╭──
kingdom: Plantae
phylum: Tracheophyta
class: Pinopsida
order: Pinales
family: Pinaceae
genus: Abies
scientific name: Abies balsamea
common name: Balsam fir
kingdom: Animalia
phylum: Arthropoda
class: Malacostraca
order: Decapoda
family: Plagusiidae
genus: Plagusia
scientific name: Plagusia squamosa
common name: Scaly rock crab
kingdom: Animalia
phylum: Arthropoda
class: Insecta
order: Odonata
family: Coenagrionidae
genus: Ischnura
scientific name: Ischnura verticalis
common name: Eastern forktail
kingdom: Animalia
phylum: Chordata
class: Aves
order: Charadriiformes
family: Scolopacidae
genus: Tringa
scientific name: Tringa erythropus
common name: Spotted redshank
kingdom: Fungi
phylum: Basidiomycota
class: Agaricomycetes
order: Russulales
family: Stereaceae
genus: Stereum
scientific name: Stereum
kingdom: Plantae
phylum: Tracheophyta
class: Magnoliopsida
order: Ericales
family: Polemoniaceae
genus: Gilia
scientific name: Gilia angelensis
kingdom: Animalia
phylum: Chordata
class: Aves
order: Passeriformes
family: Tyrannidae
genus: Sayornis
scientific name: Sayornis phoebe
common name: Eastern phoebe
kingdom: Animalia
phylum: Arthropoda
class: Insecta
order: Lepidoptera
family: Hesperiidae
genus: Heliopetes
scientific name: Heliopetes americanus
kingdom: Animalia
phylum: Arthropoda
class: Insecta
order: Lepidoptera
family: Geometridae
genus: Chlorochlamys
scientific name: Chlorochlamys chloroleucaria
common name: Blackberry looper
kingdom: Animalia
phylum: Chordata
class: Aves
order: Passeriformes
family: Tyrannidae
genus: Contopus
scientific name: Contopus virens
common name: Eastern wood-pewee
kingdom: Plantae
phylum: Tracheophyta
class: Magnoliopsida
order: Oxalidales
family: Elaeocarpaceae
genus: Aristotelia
╰──
_Exercise task_
Copy out every line of all the entries above, word for word, with nothing altered or left out.

_Correct response_
kingdom: Plantae
phylum: Tracheophyta
class: Pinopsida
order: Pinales
family: Pinaceae
genus: Abies
scientific name: Abies balsamea
common name: Balsam fir
kingdom: Animalia
phylum: Arthropoda
class: Malacostraca
order: Decapoda
family: Plagusiidae
genus: Plagusia
scientific name: Plagusia squamosa
common name: Scaly rock crab
kingdom: Animalia
phylum: Arthropoda
class: Insecta
order: Odonata
family: Coenagrionidae
genus: Ischnura
scientific name: Ischnura verticalis
common name: Eastern forktail
kingdom: Animalia
phylum: Chordata
class: Aves
order: Charadriiformes
family: Scolopacidae
genus: Tringa
scientific name: Tringa erythropus
common name: Spotted redshank
kingdom: Fungi
phylum: Basidiomycota
class: Agaricomycetes
order: Russulales
family: Stereaceae
genus: Stereum
scientific name: Stereum
kingdom: Plantae
phylum: Tracheophyta
class: Magnoliopsida
order: Ericales
family: Polemoniaceae
genus: Gilia
scientific name: Gilia angelensis
kingdom: Animalia
phylum: Chordata
class: Aves
order: Passeriformes
family: Tyrannidae
genus: Sayornis
scientific name: Sayornis phoebe
common name: Eastern phoebe
kingdom: Animalia
phylum: Arthropoda
class: Insecta
order: Lepidoptera
family: Hesperiidae
genus: Heliopetes
scientific name: Heliopetes americanus
kingdom: Animalia
phylum: Arthropoda
class: Insecta
order: Lepidoptera
family: Geometridae
genus: Chlorochlamys
scientific name: Chlorochlamys chloroleucaria
common name: Blackberry looper
kingdom: Animalia
phylum: Chordata
class: Aves
order: Passeriformes
family: Tyrannidae
genus: Contopus
scientific name: Contopus virens
common name: Eastern wood-pewee
kingdom: Plantae
phylum: Tracheophyta
class: Magnoliopsida
order: Oxalidales
family: Elaeocarpaceae
genus: Aristotelia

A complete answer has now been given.